Bill advocates for the decriminalization of psilocybin mushrooms in Connecticut are facing opposition from unexpected sources. A group of mushroom advocates in the state is opposing a bill that would decriminalize the possession of small amounts of psilocybin mushrooms.
The bill, HB6734, would make possession of up to fourteen grams of psilocybin mushrooms a civil infraction, punishable by a fine of up to $150. The bill would not legalize the sale or distribution of psilocybin mushrooms. However, the Connecticut Psychedelic Society, a group of mushroom advocates in the state, is opposing the bill, arguing that it does not go far enough.
The group is calling for the full legalization of psilocybin mushrooms, arguing that decriminalization would not do enough to address the harms of the war on drugs. The group argues that psilocybin mushrooms have a long history of use in spiritual and therapeutic contexts and that they have been shown to have potential benefits for treating a range of mental health conditions, including depression, anxiety, and PTSD.
“No Grow, No Go,” said Christina Capitan, a co-founder of the CT CannaWarriors. “If we can’t grow our own medicine, that’s opening the door to corporations taking over the space just like they’ve tried in cannabis.”

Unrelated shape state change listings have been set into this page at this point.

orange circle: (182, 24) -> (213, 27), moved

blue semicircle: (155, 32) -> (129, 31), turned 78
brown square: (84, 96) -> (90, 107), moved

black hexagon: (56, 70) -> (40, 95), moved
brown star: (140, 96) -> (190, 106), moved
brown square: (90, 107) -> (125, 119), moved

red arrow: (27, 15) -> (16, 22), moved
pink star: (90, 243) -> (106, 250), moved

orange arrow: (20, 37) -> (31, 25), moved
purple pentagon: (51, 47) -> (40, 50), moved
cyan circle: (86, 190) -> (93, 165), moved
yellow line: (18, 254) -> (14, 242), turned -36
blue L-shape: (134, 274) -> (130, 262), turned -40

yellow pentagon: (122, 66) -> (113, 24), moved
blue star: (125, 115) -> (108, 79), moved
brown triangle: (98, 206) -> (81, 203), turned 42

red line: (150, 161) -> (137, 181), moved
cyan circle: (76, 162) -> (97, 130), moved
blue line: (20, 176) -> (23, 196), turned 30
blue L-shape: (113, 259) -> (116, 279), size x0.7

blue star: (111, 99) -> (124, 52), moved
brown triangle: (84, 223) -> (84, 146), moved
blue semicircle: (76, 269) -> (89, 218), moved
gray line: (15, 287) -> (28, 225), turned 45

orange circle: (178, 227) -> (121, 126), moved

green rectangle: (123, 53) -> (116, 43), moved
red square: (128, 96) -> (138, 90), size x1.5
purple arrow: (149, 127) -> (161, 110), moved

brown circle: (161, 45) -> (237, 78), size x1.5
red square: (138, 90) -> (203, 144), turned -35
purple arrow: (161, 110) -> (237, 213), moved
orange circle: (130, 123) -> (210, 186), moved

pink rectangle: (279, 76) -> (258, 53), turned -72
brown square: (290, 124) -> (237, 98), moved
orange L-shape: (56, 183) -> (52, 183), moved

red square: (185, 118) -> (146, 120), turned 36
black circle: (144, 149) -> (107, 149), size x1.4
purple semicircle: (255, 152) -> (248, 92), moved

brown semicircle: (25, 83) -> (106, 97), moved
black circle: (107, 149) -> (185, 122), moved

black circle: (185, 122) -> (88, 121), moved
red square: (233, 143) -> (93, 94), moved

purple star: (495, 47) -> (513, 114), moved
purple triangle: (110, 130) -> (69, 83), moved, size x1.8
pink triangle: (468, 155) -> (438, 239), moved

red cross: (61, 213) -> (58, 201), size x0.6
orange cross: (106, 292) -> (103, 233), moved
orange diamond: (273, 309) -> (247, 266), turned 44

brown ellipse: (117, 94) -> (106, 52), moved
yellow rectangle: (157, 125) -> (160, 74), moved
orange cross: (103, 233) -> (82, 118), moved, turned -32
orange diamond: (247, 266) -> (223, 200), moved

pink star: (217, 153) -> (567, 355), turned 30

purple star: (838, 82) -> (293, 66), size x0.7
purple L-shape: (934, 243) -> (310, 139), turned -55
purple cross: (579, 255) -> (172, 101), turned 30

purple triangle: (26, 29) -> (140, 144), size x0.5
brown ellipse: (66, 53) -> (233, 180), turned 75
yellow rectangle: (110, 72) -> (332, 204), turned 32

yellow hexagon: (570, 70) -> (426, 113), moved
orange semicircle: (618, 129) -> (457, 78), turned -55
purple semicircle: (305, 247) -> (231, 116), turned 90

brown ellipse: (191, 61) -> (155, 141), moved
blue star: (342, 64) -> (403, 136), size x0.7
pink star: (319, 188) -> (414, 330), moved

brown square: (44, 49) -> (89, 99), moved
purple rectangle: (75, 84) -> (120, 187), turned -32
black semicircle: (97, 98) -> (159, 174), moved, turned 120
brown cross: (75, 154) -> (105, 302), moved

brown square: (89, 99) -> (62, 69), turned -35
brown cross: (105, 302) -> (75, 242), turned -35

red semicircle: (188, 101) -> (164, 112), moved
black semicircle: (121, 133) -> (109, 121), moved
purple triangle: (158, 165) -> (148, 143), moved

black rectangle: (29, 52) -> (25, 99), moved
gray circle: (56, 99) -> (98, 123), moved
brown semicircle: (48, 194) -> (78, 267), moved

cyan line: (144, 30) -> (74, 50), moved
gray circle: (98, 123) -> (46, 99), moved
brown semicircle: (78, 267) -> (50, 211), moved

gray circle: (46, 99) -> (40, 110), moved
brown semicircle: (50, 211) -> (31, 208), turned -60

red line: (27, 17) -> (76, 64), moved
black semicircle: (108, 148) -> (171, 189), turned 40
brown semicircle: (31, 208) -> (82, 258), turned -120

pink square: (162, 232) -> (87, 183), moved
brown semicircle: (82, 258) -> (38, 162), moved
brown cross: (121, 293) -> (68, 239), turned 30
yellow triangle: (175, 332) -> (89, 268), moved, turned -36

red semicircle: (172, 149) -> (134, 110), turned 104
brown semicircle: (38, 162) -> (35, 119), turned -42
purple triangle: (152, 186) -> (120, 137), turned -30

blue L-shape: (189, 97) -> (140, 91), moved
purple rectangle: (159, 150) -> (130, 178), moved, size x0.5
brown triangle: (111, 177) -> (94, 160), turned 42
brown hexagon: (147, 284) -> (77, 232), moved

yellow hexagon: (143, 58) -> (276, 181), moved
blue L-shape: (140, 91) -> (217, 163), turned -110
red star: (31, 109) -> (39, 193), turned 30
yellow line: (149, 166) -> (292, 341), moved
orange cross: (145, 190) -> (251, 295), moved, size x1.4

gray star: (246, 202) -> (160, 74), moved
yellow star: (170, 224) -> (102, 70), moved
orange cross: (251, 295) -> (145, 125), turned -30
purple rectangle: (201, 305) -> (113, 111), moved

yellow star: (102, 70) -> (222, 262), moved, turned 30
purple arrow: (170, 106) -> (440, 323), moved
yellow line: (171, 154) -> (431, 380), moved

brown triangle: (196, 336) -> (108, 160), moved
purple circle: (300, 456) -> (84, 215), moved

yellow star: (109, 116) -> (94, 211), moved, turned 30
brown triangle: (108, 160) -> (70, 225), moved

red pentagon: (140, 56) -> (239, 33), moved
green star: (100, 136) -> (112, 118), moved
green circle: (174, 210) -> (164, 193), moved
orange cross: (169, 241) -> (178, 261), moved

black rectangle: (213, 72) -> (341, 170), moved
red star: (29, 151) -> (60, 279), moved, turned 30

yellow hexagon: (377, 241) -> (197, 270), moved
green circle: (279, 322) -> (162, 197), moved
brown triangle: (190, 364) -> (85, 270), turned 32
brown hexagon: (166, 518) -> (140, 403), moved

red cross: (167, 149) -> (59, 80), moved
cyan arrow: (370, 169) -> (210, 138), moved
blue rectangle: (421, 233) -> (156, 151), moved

The group also argues that psilocybin mushrooms are safer than many other drugs, including alcohol and tobacco, and that they have a low potential for abuse and addiction. Opponents of the bill argue that psilocybin mushrooms are a dangerous drug that can cause serious harm, including psychosis, hallucinations, and other mental health problems. They also argue that decriminalization would send the wrong message to young people, and that it would make it easier for drug dealers to sell psilocybin mushrooms to minors. The debate over psilocybin mushrooms is part of a larger conversation about drug policy in the United States.
Many advocates argue that the war on drugs has been a failure, and that it has done more harm than good. They argue that drug use should be treated as a public health issue, rather than a criminal justice issue. Some states have already taken steps to decriminalize or legalize psilocybin mushrooms. In 2020, Oregon became the first state to legalize psilocybin mushrooms for therapeutic use. Other states, including California and Colorado, have decriminalized psilocybin mushrooms.
Despite the opposition from the Connecticut Psychedelic Society, the bill to decriminalize psilocybin mushrooms in Connecticut has gained support from a number of lawmakers and advocacy groups. The bill is currently being considered by the state legislature, and it remains to be seen whether it will be passed into law. In conclusion, the debate over the decriminalization of psilocybin mushrooms in Connecticut is a complex issue that raises important questions about drug policy and public health.